So you’re working on your next construction or restoration project when you encounter an issue with the main material that you’re working with — concrete. It’s the moisture. Unfortunately, you’re not alone when it comes to experiencing issues with concrete moisture levels.
In fact, there are a few common problems that arise when working with concrete, but on the bright side, there are ways to fix the situation.
In this post, we’ll get into these general issues and how the use of a relative humidity (RH) meter can help you prevent them from occurring again.
Floor Expansion (Pop-Outs)
When using concrete, you and your client expect a sound structure that will not deteriorate in quality or aesthetics. However, when the moisture isn’t properly gauged, the look of the structure can be compromised.
For instance, pop-outs may occur — which are small cavities that emerge when an area has expanded and fractured the surface due to a physical or chemical reaction.
When an area close to the surface has low density, but high moisture absorption, the area swells and creates pressure that ruptures the concrete. Or, in a chemical scenario, the alkalis in cement can cause a deterioration in the structure that can eventually absorb water, expanding and then causing a small portion of the surface to fall off.
While pop-outs aren’t structural defects, it is the beginning of potential future deterioration as more water and chemicals are then prone to entering the concrete.
To avoid this altogether, make use of a moisture meter that will tell you if you have the appropriate water levels of your concrete structure — before it’s too late.
Buckling & Cupping of Wood Flooring
Cupping happens when the alignment of a wood floor takes on a concave shape (lower in the center and higher on the sides) as opposed to a straight orientation. Wood has a tendency to become swollen when the moisture content of the concrete beneath it rises.
Buckling, on the other hand, is when the wood floor is lifted off the concrete sub-floor. As moisture seeps into the wood floor, it forces the wood to lift up.
Both buckling and cupping are unsettling to the eyes and can have longterm effects if not treated properly. The fact that the moisture content (MC) of the concrete underneath wood can negatively affect the appearance of the flooring goes to show how important it is to properly measure the moisture before and after your project.

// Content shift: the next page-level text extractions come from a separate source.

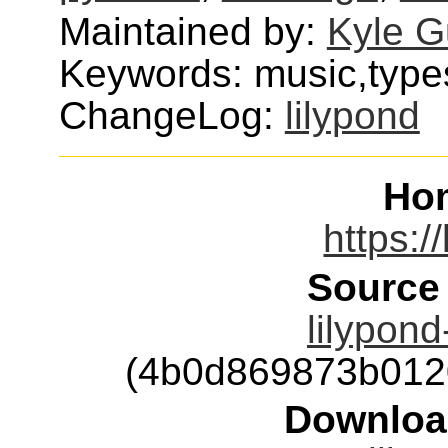
Maintained by:
Kyle G
Keywords: music,type
ChangeLog:
lilypond
Ho
https:/
Source
lilypond
(4b0d869873b012
Downloa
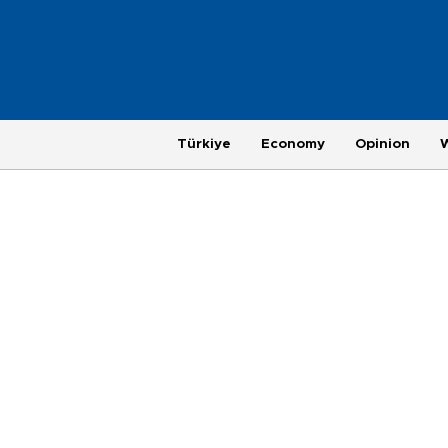
Türkiye
Economy
Opinion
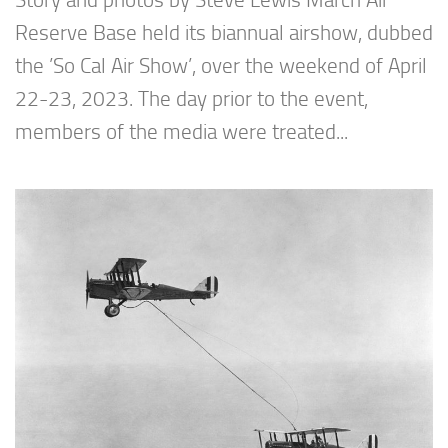
Story and photos by Steve Lewis March Air
Reserve Base held its biannual airshow, dubbed
the ’So Cal Air Show’, over the weekend of April
22-23, 2023. The day prior to the event,
members of the media were treated...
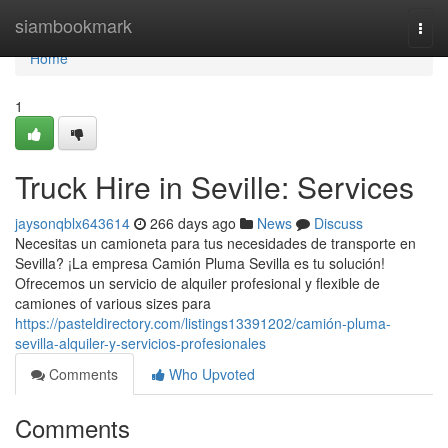
Home
siambookmark
Togg
navi
Home
1
Truck Hire in Seville: Services
jaysonqblx643614
266 days ago
News
Discuss
Necesitas un camioneta para tus necesidades de transporte en
Sevilla? ¡La empresa Camión Pluma Sevilla es tu solución!
Ofrecemos un servicio de alquiler profesional y flexible de
camiones of various sizes para
https://pasteldirectory.com/listings13391202/camión-pluma-
sevilla-alquiler-y-servicios-profesionales
Comments
Who Upvoted
Comments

When small chips begin to fall off of a concrete structure, this is defined as spalling. The cause of this is either one or two reasons.
- It’s moisture getting into the concrete and then freezing.
- The rebar within the concrete is too wet and, consequently, begins to rust.
Loose Flooring & Mold
When applying another material atop concrete, there’s an adhesive that goes in between. When the concrete is too moist, it can cause the adhesive to not work properly — making the top material loose and prone to shifting.
As you already know, mold loves dampness and darkness. With a concrete structure that is too wet for completion, leaving it moist will allow the environment to generate mold. Furthermore, mold can continue to grow when it has a a fresh, wet underside of wood to keep it fed.
How Moisture Meters Help
With all of these problems susceptible to a wet environment involving concrete, it’s advised that you use a concrete moisture meter on your next project. Some suggestions include the TotalCheck 3-In-1 meter or the HT-4000F stand-alone thermo-hygrometer, which both comply with the ASTM F2170-11 standard.
Keeping tabs on the moisture of your project’s concrete is recommended throughout the project’s duration. Doing this will prevent having to correct issues, waste time (and money) on re-doing projects and help you avoid wasting quality concrete.
For the most accurate reading, consider an RH meter (thermo-hygrometer) with an in-situ probe that will penetrate the concrete’s surface to measure moisture within the actual slab.